My lab has a problem. We do research, time goes by, and some research materials and data get lost. I forget why we did the study; we can’t find the final version of the materials that we used. Data just disappears.
Gremlins are not stealing it. Machines break; people leave; organizational strategies break down. We presume that we will just remember what, where, and why. Then, we don’t. This loss of data wastes resources and makes our work less reproducible.
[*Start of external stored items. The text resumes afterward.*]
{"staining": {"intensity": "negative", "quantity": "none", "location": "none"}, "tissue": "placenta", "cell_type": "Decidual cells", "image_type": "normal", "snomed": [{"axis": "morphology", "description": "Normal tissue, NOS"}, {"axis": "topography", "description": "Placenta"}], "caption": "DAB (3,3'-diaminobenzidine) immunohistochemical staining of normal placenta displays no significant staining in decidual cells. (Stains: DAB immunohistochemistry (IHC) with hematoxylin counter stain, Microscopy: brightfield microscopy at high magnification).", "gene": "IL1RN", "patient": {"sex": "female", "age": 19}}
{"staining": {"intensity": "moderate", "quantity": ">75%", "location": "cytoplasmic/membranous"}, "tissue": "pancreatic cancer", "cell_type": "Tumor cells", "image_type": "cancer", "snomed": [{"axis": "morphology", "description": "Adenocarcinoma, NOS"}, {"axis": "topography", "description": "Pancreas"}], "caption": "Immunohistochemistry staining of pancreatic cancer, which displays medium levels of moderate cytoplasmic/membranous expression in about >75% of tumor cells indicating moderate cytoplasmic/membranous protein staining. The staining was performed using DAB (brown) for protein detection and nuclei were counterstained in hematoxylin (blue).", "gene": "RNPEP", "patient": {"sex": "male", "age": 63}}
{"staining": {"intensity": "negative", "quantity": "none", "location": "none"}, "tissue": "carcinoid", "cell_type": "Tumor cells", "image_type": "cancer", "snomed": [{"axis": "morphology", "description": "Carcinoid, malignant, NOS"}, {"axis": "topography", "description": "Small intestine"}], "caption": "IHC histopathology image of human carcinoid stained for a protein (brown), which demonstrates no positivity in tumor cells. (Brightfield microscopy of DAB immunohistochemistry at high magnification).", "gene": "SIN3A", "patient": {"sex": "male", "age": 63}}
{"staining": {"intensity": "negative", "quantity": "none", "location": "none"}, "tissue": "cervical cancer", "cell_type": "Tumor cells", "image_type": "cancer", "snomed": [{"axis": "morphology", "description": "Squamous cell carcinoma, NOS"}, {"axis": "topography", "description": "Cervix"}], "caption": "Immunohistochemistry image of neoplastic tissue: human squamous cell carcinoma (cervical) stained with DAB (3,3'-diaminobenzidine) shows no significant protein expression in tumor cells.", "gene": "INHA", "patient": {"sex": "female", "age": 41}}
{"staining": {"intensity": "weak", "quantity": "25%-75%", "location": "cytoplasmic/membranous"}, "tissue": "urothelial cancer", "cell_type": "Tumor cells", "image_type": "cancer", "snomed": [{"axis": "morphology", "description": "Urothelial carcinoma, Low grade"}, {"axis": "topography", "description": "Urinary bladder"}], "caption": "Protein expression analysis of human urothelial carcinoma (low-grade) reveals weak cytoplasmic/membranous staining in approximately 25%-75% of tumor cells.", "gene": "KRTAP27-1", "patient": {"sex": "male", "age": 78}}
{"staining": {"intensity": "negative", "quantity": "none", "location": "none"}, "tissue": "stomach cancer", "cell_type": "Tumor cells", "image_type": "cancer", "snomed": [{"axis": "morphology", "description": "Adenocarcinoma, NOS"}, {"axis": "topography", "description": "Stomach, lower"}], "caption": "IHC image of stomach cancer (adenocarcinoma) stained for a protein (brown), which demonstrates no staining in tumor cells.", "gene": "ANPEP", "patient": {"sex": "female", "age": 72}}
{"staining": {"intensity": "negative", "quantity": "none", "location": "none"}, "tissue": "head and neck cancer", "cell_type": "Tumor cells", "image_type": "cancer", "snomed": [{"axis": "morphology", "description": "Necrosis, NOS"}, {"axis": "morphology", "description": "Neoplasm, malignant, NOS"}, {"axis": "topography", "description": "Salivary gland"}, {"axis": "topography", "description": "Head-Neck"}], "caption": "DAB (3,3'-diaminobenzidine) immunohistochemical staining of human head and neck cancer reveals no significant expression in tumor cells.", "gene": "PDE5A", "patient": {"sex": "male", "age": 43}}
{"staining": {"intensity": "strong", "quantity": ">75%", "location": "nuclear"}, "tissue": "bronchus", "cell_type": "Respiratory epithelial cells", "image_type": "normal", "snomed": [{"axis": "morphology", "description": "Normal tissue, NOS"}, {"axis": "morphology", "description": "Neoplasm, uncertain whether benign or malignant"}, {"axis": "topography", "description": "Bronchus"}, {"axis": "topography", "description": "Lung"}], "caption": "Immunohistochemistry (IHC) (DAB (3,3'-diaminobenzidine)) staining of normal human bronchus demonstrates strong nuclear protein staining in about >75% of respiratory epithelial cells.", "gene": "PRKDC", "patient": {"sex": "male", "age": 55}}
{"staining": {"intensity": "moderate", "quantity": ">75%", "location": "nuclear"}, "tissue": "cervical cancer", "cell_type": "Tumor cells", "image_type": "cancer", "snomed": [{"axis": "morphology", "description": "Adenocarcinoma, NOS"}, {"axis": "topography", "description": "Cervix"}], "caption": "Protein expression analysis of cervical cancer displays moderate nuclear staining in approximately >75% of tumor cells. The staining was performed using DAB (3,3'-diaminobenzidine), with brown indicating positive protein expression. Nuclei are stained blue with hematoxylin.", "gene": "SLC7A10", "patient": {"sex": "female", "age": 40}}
We should know better. We do know better. But the problems persist. Basic principles from psychological science offer at least three reasons why we struggle to preserve our own research products. First, knowing what one should do is not sufficient to ensure that it gets done. Second, behavior is often dominated by immediate needs and not by possible future needs (e.g., “I know what var0001 and var0002 mean, so why waste time writing the meanings down?”). And third, the necessary changes require extra work; we are too busy for things that make our lives harder.
These factors are nontrivial. And I don’t think it is just us. Everyone has an anecdote about the loss of research products because of disorganization, overconfidence in memory, or the complexity of managing information in collaborations. How can this problem be solved? A consultation of the psychological literature suggests that behavior is more likely to change if the solutions:
- provide immediate rewards;
- integrate easily with existing behavior; and
- are easy to do.
Open Science Framework
Jeff Spies, then a University of Virginia graduate student and now codirector of the Center for Open Science (COS; www.cos.io), took on this behavior-change challenge, starting with our lab at the University of Virginia. His dissertation project involved creating the Open Science Framework (OSF) to stop the hemorrhaging of research material and create incentives for preservation and transparency. Now, the OSF is a free, open-source web application backed by the COS, a nonprofit technology start-up founded by Jeff and me. COS is supported by four foundations and staffed by a team of more than 20 scientists and software developers.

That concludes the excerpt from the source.